| As someone working in the field, I congratulate the excellent accomplishment but agree with the authors that we shouldn't get too excited yet (their quote below after the four reasons). Here are some reasons: 1) Most likely, the model is still susceptible to adversarial triggers as demonstrated on other systems here: http://www.ericswallace.com/triggers 2) T5 was trained with ~750GB of texts or ~150 billion words, which is > 100 times the number of words native English speakers acquire by the age of 20. 3) Most or all of the tests are multiple-choice. Learning complex correlations from sufficient data should help solve most of them. This is useful but human-level understanding is more than correlations. 4) The performance on datasets that require commonsense knowledge, COPA and WSC, are the weakest relative to humans (who score 100.0 on both). Exploring the Limits of Transfer Learning with a
Unified Text-to-Text Transformer, p.32
https://arxiv.org/pdf/1910.10683.pdf "Interestingly, on the reading comprehension tasks (MultiRC and ReCoRD) we exceed human performance by a large margin, suggesting the evaluation metrics used for these tasks may be biased towards machine-made predictions. On the other hand, humans achieve 100% accuracy on both COPA and WSC, which is significantly better than our model’s performance. This suggests that there remain linguistic tasks that are hard for our model to perfect, particularly in the low-resource setting." I’d like to emphasize that the work and the paper are excellent. Still, we are quite far from human-level language understanding. --- We may need more advanced tests to probe the actual language understanding ability of AI systems. Here are some ideas: * Test for conceptual understanding in a non-multiple-choice format. Example: Write a summary for a New Yorker article, rather than standard news pieces (which tend to follow repeated patterns). * Commonsense test with longer chains of inference than those needed for solving Winograd Schema and set in non-standard situations (e.g. fantasy world). This should greatly reduce the chance that an approach can simply detect correlations from huge datasets. * Understanding novel, creative metaphors like those used in some essays by professional writers or some of the Economist's title articles. |
Structuring a problem as a multiple choice task is basically turning it into a classification problem, but it doesn't really answer the question everyone wants answered: is it really possible to reduce the problem of language understanding to classification? i.e. is it really possible to understand human language with no other ability than the ability to identify the classes of objects?

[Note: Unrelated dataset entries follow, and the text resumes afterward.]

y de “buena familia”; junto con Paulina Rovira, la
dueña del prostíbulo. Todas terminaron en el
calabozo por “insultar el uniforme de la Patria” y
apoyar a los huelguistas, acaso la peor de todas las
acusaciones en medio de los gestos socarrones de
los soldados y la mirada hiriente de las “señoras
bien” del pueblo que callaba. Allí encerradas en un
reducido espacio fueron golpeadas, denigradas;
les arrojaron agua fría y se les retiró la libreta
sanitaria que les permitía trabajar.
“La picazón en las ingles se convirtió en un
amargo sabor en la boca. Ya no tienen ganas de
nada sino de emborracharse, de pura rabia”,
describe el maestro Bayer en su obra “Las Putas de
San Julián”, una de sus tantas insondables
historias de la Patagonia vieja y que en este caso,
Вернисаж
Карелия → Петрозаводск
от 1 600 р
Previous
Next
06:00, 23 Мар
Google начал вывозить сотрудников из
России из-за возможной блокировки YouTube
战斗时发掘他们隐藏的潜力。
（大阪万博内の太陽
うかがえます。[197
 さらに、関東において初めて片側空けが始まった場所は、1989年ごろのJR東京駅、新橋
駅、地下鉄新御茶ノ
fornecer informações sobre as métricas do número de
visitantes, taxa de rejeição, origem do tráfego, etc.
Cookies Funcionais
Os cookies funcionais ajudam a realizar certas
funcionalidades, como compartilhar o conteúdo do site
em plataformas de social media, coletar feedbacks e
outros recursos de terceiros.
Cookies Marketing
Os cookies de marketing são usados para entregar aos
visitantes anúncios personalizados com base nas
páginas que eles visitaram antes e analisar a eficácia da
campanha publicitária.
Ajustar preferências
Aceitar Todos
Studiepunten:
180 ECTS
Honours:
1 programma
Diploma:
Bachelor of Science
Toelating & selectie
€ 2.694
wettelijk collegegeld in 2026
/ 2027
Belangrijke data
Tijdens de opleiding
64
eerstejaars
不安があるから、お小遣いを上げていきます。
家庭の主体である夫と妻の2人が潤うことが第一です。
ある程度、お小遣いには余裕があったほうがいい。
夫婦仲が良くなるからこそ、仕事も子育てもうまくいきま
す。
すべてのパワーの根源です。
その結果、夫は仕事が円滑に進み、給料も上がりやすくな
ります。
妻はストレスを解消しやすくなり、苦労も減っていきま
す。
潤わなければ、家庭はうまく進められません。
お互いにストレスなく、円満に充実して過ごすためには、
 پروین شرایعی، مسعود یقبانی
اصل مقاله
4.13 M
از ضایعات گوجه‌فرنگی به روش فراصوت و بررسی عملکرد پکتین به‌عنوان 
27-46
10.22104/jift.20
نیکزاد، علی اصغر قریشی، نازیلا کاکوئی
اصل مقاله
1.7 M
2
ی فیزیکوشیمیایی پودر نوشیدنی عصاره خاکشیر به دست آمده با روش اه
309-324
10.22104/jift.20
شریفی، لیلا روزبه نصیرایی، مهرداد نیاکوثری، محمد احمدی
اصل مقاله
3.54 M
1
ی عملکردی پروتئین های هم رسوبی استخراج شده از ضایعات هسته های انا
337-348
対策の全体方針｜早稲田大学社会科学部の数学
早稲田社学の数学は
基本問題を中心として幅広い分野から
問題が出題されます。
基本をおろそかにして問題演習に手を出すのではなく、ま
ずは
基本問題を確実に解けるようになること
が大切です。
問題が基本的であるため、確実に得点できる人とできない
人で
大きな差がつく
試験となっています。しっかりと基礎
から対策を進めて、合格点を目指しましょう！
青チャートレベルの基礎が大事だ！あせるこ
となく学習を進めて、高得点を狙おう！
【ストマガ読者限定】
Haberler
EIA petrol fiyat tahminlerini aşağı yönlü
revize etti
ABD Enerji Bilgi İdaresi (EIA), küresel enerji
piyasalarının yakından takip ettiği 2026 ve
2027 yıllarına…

But that is a question that has to be answered before any performance on benchmarks that reduce language understanding to classification can be appraised correctly. If accurate classification is not sufficient for language understanding, then beating benchmarks like SuperGLUE tells us nothing new (we already know we have good classifiers).
The problem here is that we have no good measures of language understanding, of humans or machines- because we have a poor, er, understanding of our own language ability. Until we know more about what it means to understand language it won't be possible to evaluate automated language understanding systems very well.
Hopefully though, the skepticism I've observed around results like the one above, will lead to a renewed effort to research our language ability, and perhaps our intelligence in general.